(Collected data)
* * *

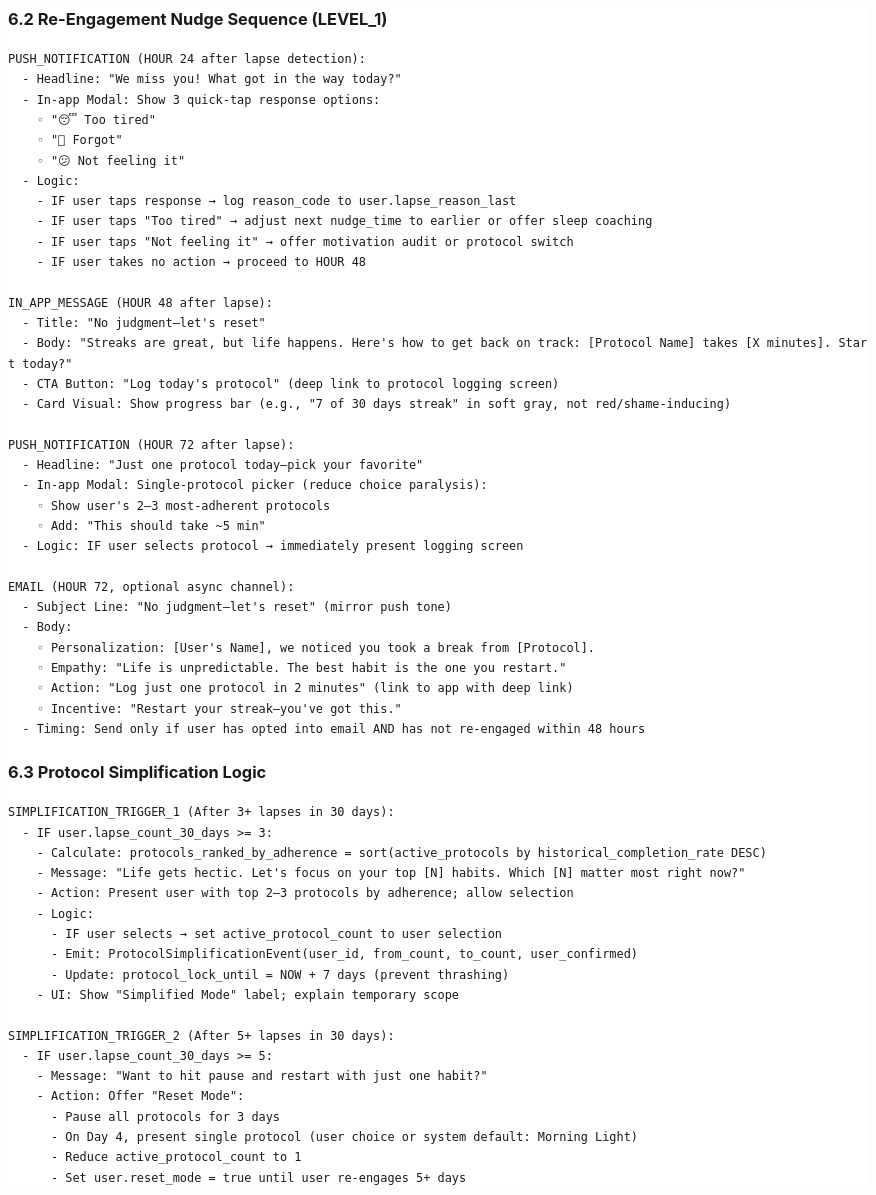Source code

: ### 6.2 Re-Engagement Nudge Sequence (LEVEL_1)

```
PUSH_NOTIFICATION (HOUR 24 after lapse detection):
  - Headline: "We miss you! What got in the way today?"
  - In-app Modal: Show 3 quick-tap response options:
    ◦ "😴 Too tired"
    ◦ "🤔 Forgot"
    ◦ "😕 Not feeling it"
  - Logic:
    - IF user taps response → log reason_code to user.lapse_reason_last
    - IF user taps "Too tired" → adjust next nudge_time to earlier or offer sleep coaching
    - IF user taps "Not feeling it" → offer motivation audit or protocol switch
    - IF user takes no action → proceed to HOUR 48

IN_APP_MESSAGE (HOUR 48 after lapse):
  - Title: "No judgment—let's reset"
  - Body: "Streaks are great, but life happens. Here's how to get back on track: [Protocol Name] takes [X minutes]. Start today?"
  - CTA Button: "Log today's protocol" (deep link to protocol logging screen)
  - Card Visual: Show progress bar (e.g., "7 of 30 days streak" in soft gray, not red/shame-inducing)

PUSH_NOTIFICATION (HOUR 72 after lapse):
  - Headline: "Just one protocol today—pick your favorite"
  - In-app Modal: Single-protocol picker (reduce choice paralysis):
    ◦ Show user's 2–3 most-adherent protocols
    ◦ Add: "This should take ~5 min"
  - Logic: IF user selects protocol → immediately present logging screen

EMAIL (HOUR 72, optional async channel):
  - Subject Line: "No judgment—let's reset" (mirror push tone)
  - Body:
    ◦ Personalization: [User's Name], we noticed you took a break from [Protocol].
    ◦ Empathy: "Life is unpredictable. The best habit is the one you restart."
    ◦ Action: "Log just one protocol in 2 minutes" (link to app with deep link)
    ◦ Incentive: "Restart your streak—you've got this."
  - Timing: Send only if user has opted into email AND has not re-engaged within 48 hours
```

### 6.3 Protocol Simplification Logic

```
SIMPLIFICATION_TRIGGER_1 (After 3+ lapses in 30 days):
  - IF user.lapse_count_30_days >= 3:
    - Calculate: protocols_ranked_by_adherence = sort(active_protocols by historical_completion_rate DESC)
    - Message: "Life gets hectic. Let's focus on your top [N] habits. Which [N] matter most right now?"
    - Action: Present user with top 2–3 protocols by adherence; allow selection
    - Logic:
      - IF user selects → set active_protocol_count to user selection
      - Emit: ProtocolSimplificationEvent(user_id, from_count, to_count, user_confirmed)
      - Update: protocol_lock_until = NOW + 7 days (prevent thrashing)
    - UI: Show "Simplified Mode" label; explain temporary scope

SIMPLIFICATION_TRIGGER_2 (After 5+ lapses in 30 days):
  - IF user.lapse_count_30_days >= 5:
    - Message: "Want to hit pause and restart with just one habit?"
    - Action: Offer "Reset Mode":
      - Pause all protocols for 3 days
      - On Day 4, present single protocol (user choice or system default: Morning Light)
      - Reduce active_protocol_count to 1
      - Set user.reset_mode = true until user re-engages 5+ days
```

* * *

**About this exercise:** What is needed is a single figure, the number of lines in the entries above that contain "minutes".

**Solution to this task:** 2